Stored items:
-- Opening Marker --

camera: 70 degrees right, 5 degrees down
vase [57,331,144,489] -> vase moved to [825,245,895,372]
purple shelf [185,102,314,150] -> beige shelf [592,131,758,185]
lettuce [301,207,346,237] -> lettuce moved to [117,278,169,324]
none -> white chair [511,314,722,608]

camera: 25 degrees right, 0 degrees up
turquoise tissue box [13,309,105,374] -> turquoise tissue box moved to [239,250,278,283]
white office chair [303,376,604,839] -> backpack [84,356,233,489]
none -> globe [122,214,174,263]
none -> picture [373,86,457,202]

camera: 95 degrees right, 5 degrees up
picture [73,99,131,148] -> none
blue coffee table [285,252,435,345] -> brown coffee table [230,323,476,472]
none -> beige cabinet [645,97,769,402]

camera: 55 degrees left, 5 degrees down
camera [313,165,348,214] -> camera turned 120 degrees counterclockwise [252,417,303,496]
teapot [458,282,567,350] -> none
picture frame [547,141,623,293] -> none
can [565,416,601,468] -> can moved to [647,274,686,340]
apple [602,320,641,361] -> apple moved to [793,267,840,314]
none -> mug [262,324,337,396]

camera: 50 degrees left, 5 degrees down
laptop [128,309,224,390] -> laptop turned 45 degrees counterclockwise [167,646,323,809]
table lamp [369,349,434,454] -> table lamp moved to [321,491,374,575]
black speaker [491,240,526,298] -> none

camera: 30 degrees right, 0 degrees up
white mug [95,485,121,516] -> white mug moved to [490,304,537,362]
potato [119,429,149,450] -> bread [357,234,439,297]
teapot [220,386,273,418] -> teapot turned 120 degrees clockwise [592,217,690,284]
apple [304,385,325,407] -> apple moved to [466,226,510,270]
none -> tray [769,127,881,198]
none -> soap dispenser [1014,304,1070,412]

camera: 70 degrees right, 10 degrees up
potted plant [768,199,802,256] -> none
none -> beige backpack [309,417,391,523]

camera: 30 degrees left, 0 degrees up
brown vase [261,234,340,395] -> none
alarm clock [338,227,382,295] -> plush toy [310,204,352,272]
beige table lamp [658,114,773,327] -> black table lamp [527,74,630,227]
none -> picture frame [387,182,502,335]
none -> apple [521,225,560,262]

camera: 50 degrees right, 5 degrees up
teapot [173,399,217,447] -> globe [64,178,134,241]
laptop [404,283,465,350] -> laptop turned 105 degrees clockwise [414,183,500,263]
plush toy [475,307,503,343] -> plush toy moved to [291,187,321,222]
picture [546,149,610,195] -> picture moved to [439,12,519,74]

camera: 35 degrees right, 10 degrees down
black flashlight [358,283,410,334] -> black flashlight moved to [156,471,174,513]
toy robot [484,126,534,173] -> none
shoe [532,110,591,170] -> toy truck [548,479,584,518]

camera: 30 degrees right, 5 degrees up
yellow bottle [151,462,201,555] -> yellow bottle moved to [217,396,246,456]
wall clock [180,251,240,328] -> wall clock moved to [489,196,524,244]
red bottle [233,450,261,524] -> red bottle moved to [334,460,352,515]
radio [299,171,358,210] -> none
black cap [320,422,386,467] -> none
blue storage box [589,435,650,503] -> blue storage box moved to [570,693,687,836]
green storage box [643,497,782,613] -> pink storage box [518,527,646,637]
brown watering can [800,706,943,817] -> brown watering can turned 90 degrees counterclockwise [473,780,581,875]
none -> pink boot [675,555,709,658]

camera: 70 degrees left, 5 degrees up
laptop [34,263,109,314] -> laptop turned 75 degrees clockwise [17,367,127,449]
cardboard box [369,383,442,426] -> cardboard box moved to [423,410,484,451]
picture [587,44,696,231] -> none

-- Closing Marker --

*What needs to be done:*
Output nothing but the lines from the one that contains "black cap [320,422,386,467] -> none" through the final line of the entries above, exactly as they appear.

*Solution to this problem:*
black cap [320,422,386,467] -> none
blue storage box [589,435,650,503] -> blue storage box moved to [570,693,687,836]
green storage box [643,497,782,613] -> pink storage box [518,527,646,637]
brown watering can [800,706,943,817] -> brown watering can turned 90 degrees counterclockwise [473,780,581,875]
none -> pink boot [675,555,709,658]

camera: 70 degrees left, 5 degrees up
laptop [34,263,109,314] -> laptop turned 75 degrees clockwise [17,367,127,449]
cardboard box [369,383,442,426] -> cardboard box moved to [423,410,484,451]
picture [587,44,696,231] -> none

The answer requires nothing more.